• WORK ITEM:
Scanning the listing below, tally every line where the string "none" shows up, then state the count alone.

• GIVEN ENTRIES:
------------------------------------------------

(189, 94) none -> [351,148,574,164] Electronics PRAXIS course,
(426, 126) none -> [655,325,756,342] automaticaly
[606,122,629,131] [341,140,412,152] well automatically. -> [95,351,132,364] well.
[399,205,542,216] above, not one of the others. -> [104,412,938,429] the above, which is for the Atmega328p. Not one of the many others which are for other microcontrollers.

------------------------------------------------

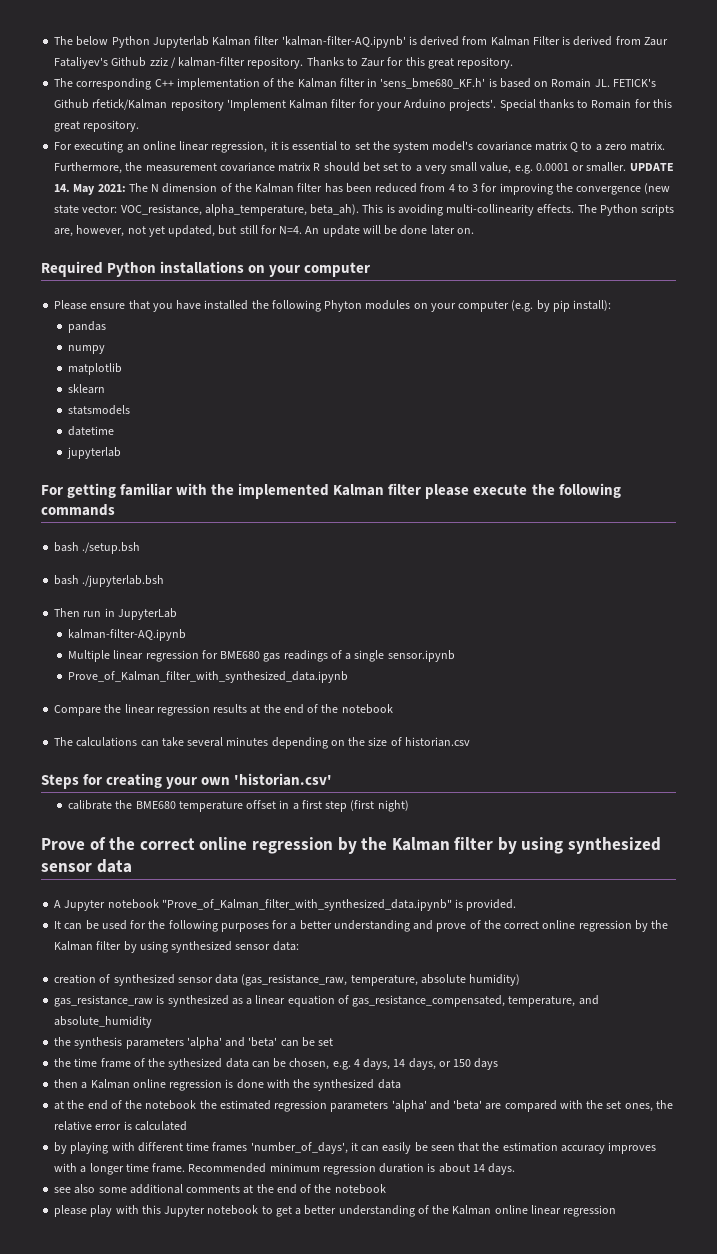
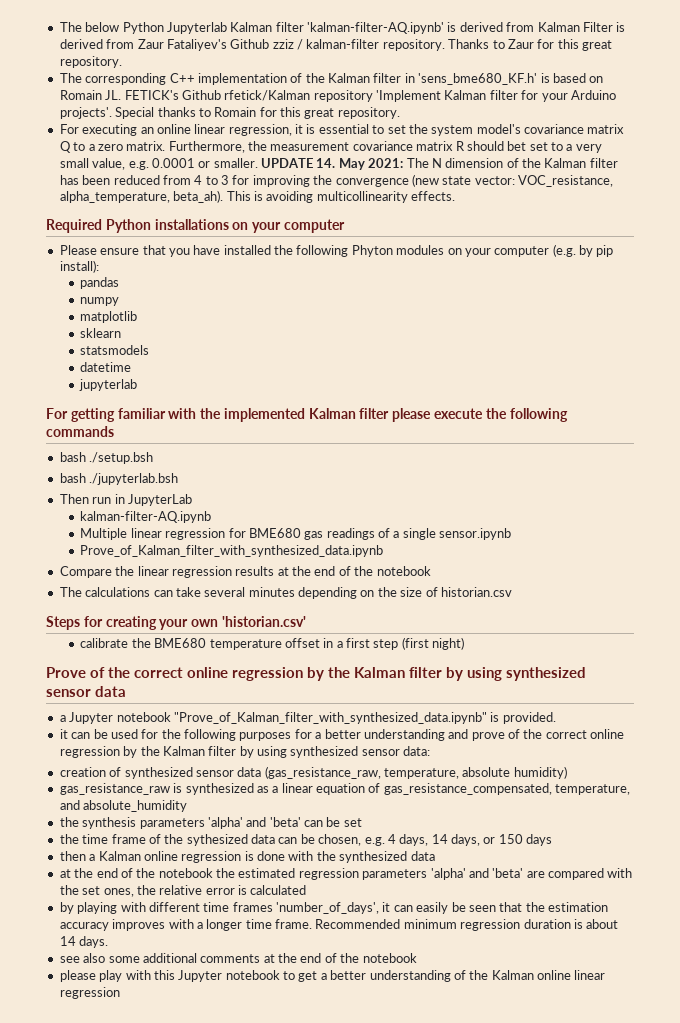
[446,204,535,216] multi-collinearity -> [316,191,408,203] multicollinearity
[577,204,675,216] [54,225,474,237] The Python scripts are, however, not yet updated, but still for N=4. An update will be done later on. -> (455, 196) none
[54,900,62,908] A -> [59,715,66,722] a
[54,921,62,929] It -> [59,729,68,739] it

------------------------------------------------

• FINAL ANSWER:
3